Mercer Island Parks and Recreation is completing the Island Crest Park Sportsfield Improvement Project, which will result in a 2.3-acre synthetic turf field. This will be the first synthetic turf field that is not on school property.

Pet feces and urine on synthetic turf affects public health and safety, according to the council’s agenda bill. The plastic, sand and cork surface is not a biological system, so the waste does not readily break down.

The ordinance also creates an exception for service animals, which brings it into compliance with anti-discrimination laws.

City launches survey on communications

The city of Mercer Island has one half-time staff position dedicated to communications and engagement work. In order to make the best use of this limited resource, and serve residents better, it is conducting a brief survey online about the most effective ways it can communicate with the community.

The survey will be open through Nov. 1 at this link: www.surveymonkey.com/r/MI-Comm-Survey.

Residents tune in for Telephone Town Hall

City employees discussed Mercer Island’s financial challenges with residents during a Telephone Town Hall on Oct. 11.

The city’s vendor called over 4,500 residents with an invitation, and 265 people chose to join in at 7 p.m., with about 100 staying on for the hour-long call.

City Manager Julie Underwood said “it was a very useful exercise for all involved and we hope very informative for listeners.”

If you missed the call, you can listen to the full audio on the city’s YouTube channel.

When answering polling questions, about two-thirds of respondents felt the city provides “about the right amount of services.” Islanders are split on how to pay for them: about half would be willing to pay more taxes to maintain those services, while half would rather see services cut to balance the budget.

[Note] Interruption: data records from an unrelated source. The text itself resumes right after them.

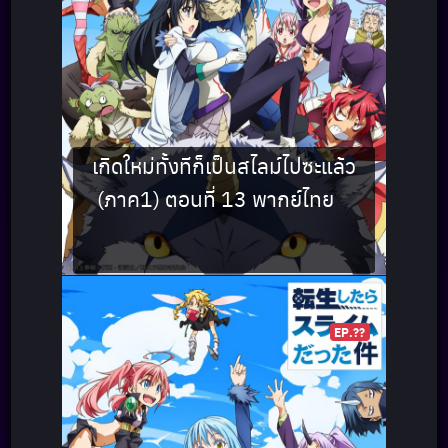
เกิดใหม่ทั้งทีก็เป็นสไลม์ไปซะแล้ว
(ภาค1) ตอนที่ 13 พากย์ไทย
EP.??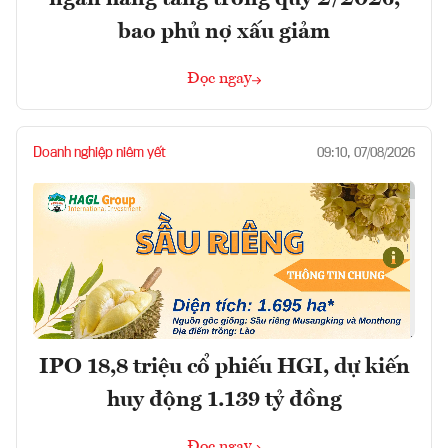
bao phủ nợ xấu giảm
Đọc ngay
Doanh nghiệp niêm yết
09:10, 07/08/2026
IPO 18,8 triệu cổ phiếu HGI, dự kiến
huy động 1.139 tỷ đồng
Đọc ngay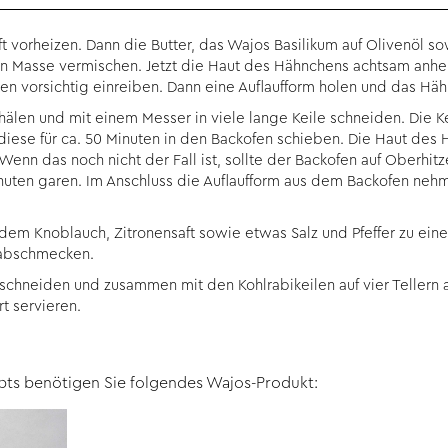
t vorheizen. Dann die Butter, das Wajos Basilikum auf Olivenöl so
en Masse vermischen. Jetzt die Haut des Hähnchens achtsam anh
ten vorsichtig einreiben. Dann eine Auflaufform holen und das Häh
hälen und mit einem Messer in viele lange Keile schneiden. Die 
 diese für ca. 50 Minuten in den Backofen schieben. Die Haut des 
Wenn das noch nicht der Fall ist, sollte der Backofen auf Oberhi
nuten garen. Im Anschluss die Auflaufform aus dem Backofen ne
t dem Knoblauch, Zitronensaft sowie etwas Salz und Pfeffer zu ein
 abschmecken.
chneiden und zusammen mit den Kohlrabikeilen auf vier Tellern a
t servieren.
pts benötigen Sie folgendes Wajos-Produkt: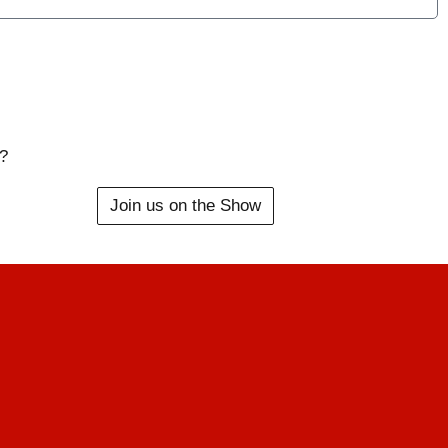
?
Join us on the Show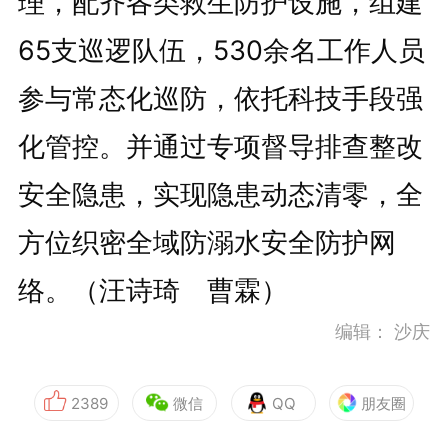
理，配齐各类救生防护设施，组建
65支巡逻队伍，530余名工作人员
参与常态化巡防，依托科技手段强
化管控。并通过专项督导排查整改
安全隐患，实现隐患动态清零，全
方位织密全域防溺水安全防护网
络。（汪诗琦 曹霖）
编辑：
沙庆
2389
微信
QQ
朋友圈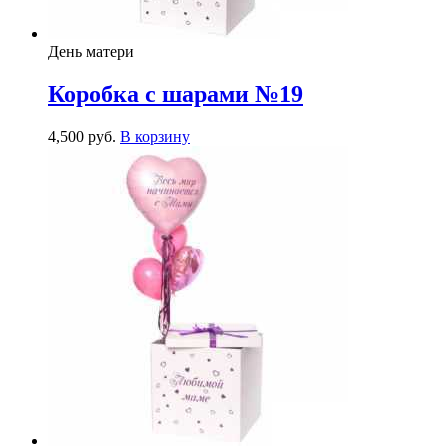
День матери
Коробка с шарами №19
4,500
р
уб.
В корзину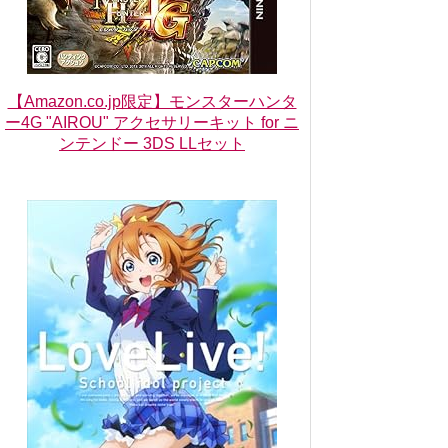
【Amazon.co.jp限定】モンスターハンタ
ー4G "AIROU" アクセサリーキット for ニ
ンテンドー 3DS LLセット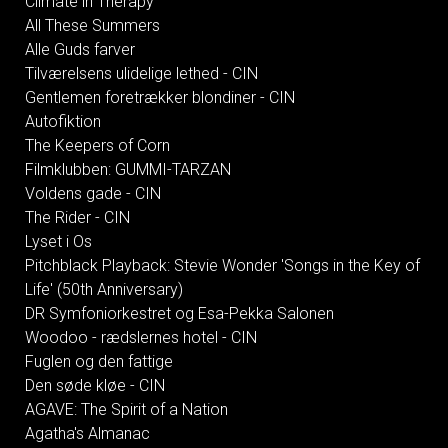
Climate in Therapy
All These Summers
Alle Guds farver
Tilværelsens ulidelige lethed - CIN
Gentlemen foretrækker blondiner - CIN
Autofiktion
The Keepers of Corn
Filmklubben: GUMMI-TARZAN
Voldens gade - CIN
The Rider - CIN
Lyset i Os
Pitchblack Playback: Stevie Wonder 'Songs in the Key of
Life' (50th Anniversary)
DR Symfoniorkestret og Esa-Pekka Salonen
Woodoo - rædslernes hotel - CIN
Fuglen og den fattige
Den søde kløe - CIN
AGAVE: The Spirit of a Nation
Agatha's Almanac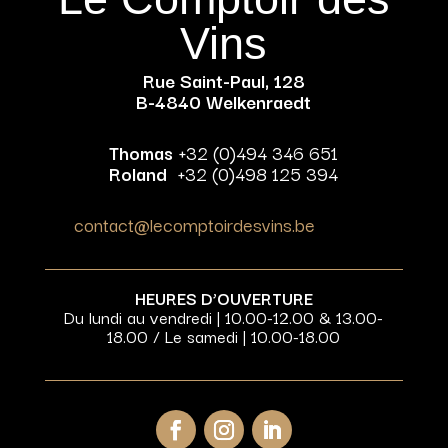
Vins
Rue Saint-Paul, 128
B-4840 Welkenraedt
Thomas
+32 (0)494 346 651
Roland
+32 (0)498 125 394
contact@lecomptoirdesvins.be
HEURES D’OUVERTURE
Du lundi au vendredi | 10.00-12.00 & 13.00-
18.00 / Le samedi | 10.00-18.00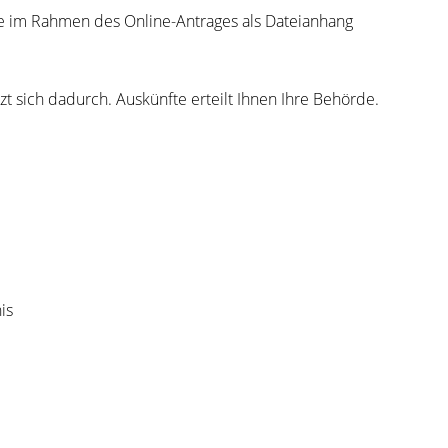
Sie im Rahmen des Online-Antrages als Dateianhang
t sich dadurch. Auskünfte erteilt Ihnen Ihre Behörde.
is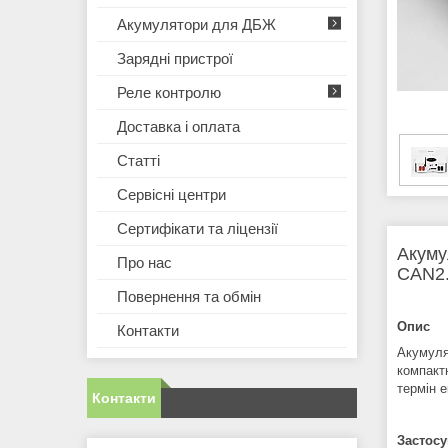
Акумулятори для ДБЖ
Зарядні пристрої
Реле контролю
Доставка і оплата
Статті
Сервісні центри
Сертифікати та ліцензії
Акуму
Про нас
CAN2.
Повернення та обмін
Опис
Контакти
Акумуля
компактн
термін е
Контакти
Застосу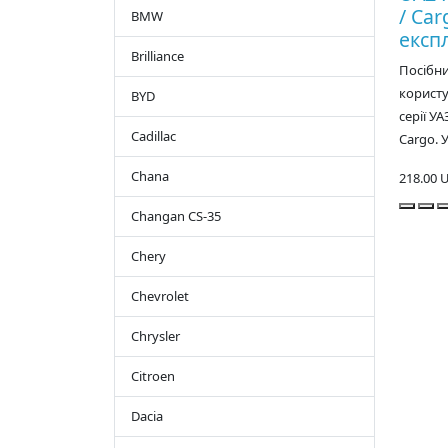
/ Car
BMW
експл
Brilliance
Посібн
користу
BYD
серії УА
Cadillac
Cargo. У
Chana
218.00 
Changan CS-35
Chery
Chevrolet
Chrysler
Citroen
Dacia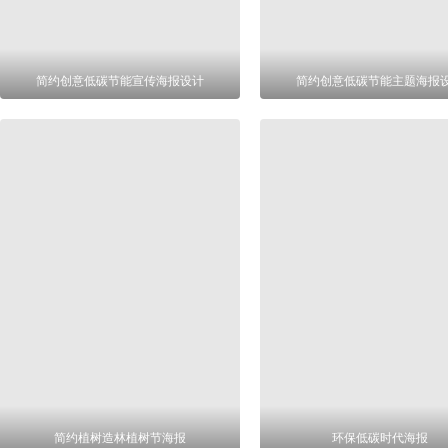
简约创意低碳节能宣传海报设计
简约创意低碳节能主题海报
简约植树造林植树节海报
环保低碳时代海报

The city noted that the poll was not scientific, as the respondents were self-selected.

To view full polling results, see www.mercergov.org/files/TTH_Report_Web_11Oct2017.pdf.

The city plans to hold a second Telephone Town Hall in March 2018 to discuss additional financial questions.

City expands charging options for electric vehicles

Acting on a two-for-one upgrade offer from its vendor, the city recently upgraded its oldest charging unit (which is eight years old) at the Mercer Island Community and Event Center, and added a unit at City Hall.

The new equipment from ChargePoint adds capacity by allowing two vehicles to charge simultaneously from the same station, using separate cords, both capable of delivering power at 240 volts.

At this rate, a current model Nissan LEAF can be filled up (i.e. 80 miles of range) in about four hours.

The upgrade means the city now has five 240 volt stalls and one 120 volt stall at City Hall, and two 240 volt stalls at MICEC. All city charging costs $1 per hour. The Mercer Island School District has also recently expanded its charging equipment, and other private business offers charging in the Town Center.

As of June 2017, there are 373 registered battery-powered EVs on Mercer Island, up from 156 three years ago, according to the state’s Department of Licensing.